小売をやめ、立ち吞みの店にして、ファンクラブもあるそうな。
一方で入りにくい店先にしてるとか。
そうやって、全国の酒屋50万店で生きのびている25万店のひとつになっているという。

いい気分になって、再び歩きだす。

商店街をすこし逸れたところに<高山文庫>。
商店街の中に戻り、進むと・・・<青空書房>
高山文庫で天神橋筋商店街と中崎街界隈の古本屋の地図をもらった。
界隈に29店舗の古本があるのだ。

『大阪は捨てたもんやないなぁ』
と思う。
大阪はコテコテではない。地道に古本屋が経営され、それを愛する人たちがいる。
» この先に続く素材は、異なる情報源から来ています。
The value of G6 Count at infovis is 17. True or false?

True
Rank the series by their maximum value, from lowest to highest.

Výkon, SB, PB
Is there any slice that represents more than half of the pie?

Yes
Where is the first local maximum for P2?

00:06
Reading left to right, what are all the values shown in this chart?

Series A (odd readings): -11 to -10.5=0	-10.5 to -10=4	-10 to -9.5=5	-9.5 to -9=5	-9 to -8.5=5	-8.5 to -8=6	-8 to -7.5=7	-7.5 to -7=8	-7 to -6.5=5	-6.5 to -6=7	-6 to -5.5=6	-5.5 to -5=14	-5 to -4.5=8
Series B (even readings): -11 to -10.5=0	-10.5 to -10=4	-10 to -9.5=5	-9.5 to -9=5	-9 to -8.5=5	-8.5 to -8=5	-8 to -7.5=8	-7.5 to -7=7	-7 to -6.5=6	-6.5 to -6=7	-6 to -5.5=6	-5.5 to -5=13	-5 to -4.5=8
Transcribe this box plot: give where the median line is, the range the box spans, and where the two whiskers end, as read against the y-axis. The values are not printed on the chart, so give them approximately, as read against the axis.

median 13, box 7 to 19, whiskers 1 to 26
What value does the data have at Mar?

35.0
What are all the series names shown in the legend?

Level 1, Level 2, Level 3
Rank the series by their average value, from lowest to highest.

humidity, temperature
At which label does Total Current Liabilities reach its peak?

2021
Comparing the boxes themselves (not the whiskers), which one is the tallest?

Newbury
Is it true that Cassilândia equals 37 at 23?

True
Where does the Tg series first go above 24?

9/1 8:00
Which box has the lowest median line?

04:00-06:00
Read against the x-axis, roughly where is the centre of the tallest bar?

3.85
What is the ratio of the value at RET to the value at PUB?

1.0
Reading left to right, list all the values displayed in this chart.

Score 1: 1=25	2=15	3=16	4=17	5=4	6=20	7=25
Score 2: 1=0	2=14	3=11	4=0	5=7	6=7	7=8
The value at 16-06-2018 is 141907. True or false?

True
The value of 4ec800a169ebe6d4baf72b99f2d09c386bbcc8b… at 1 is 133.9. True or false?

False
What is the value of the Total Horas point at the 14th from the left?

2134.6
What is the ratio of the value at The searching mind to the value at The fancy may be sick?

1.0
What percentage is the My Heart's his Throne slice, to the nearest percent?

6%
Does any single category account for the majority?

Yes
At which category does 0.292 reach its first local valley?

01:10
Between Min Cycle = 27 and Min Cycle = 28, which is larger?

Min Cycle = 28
店側にも、客側にも渋く渋く生きてる人がたくさんいるのだと思う。
吉本の芸人の前へ前へと進む芸風もおもしろいが、それ以前に引いて引いてちょこっと自分を表現する大阪人がたくさんいるのだ。
そういう大阪を知ってほしいと思っている大阪人のどれほど多いことか。
路地裏荒縄会も、そういう大阪再発見を試みているのだ。

商店街を進む。おもしろそうな飲食が多い。
そう言えばさきほどの<堀内酒店>の店主が言っていた。
「物販の店が減り、飲食店ばっかり、シャッター通りですよ」
シャッター通りには見えないが、全盛期を知る人にはそうなのであろう。

大阪の沖縄料理の走り、<梯ご屋>。青空書房とともに、この商店街を象徴する店だ。

まだ十五分と歩いてないのに、いくらでも話ができる。
市内の中心地、梅田から少し外れたところに、こういう町があるのだ。

ケーキを24等分した街は、まだまだ先。
一杯ひっかけ、皆饒舌になる。
商店街がよけいに長く長くなっていく。